Task to carry out =
Each entry below should appear again exactly as written, without pictures.

Dataset excerpts =
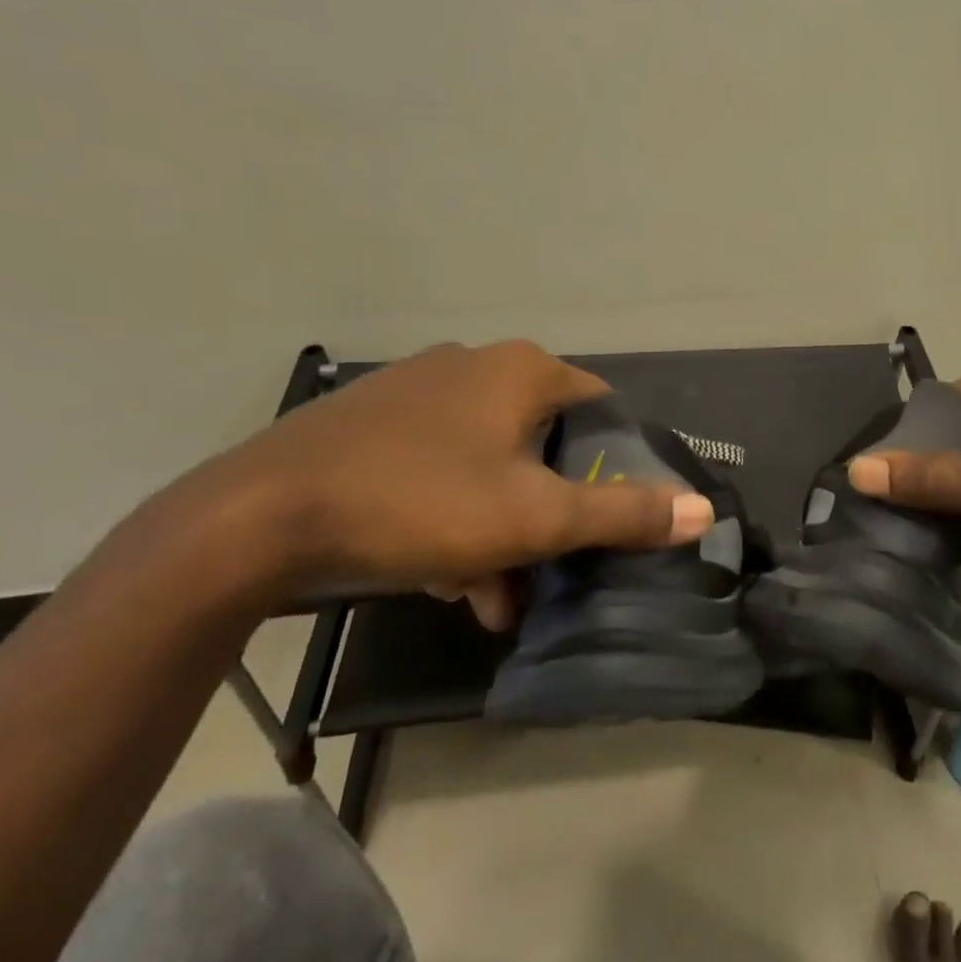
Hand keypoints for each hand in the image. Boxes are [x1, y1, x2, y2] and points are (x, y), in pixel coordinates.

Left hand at [213, 341, 713, 626]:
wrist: (256, 518)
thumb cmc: (417, 503)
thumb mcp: (532, 519)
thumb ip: (622, 513)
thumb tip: (704, 512)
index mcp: (520, 371)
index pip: (600, 405)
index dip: (616, 460)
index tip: (613, 516)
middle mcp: (473, 366)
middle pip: (542, 442)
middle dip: (550, 511)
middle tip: (548, 569)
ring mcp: (417, 391)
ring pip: (489, 462)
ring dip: (501, 527)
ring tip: (491, 595)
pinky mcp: (373, 423)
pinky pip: (439, 466)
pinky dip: (454, 515)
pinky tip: (442, 576)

Output for this task =
Hand keypoints for each hand in the image. Boxes are [x1, y1, x2, y2] and points are (x, y), in pixel coordinates.

Left hand at [213, 341, 713, 626]:
wrist: (256, 518)
thumb cmc: (417, 503)
thumb mcp: (532, 519)
thumb ip: (622, 513)
thumb tip: (704, 512)
index mcp: (520, 371)
index pip: (600, 405)
index dip: (616, 460)
index tip: (613, 516)
middle mcp: (473, 366)
middle pip: (542, 442)
middle dip: (550, 511)
middle tip: (548, 569)
ring mcp: (417, 391)
ring pip: (489, 462)
ring dip: (501, 527)
ring tip: (491, 595)
pinky mcp: (373, 423)
pinky pip: (439, 466)
pinky dip: (454, 515)
pinky tip: (442, 576)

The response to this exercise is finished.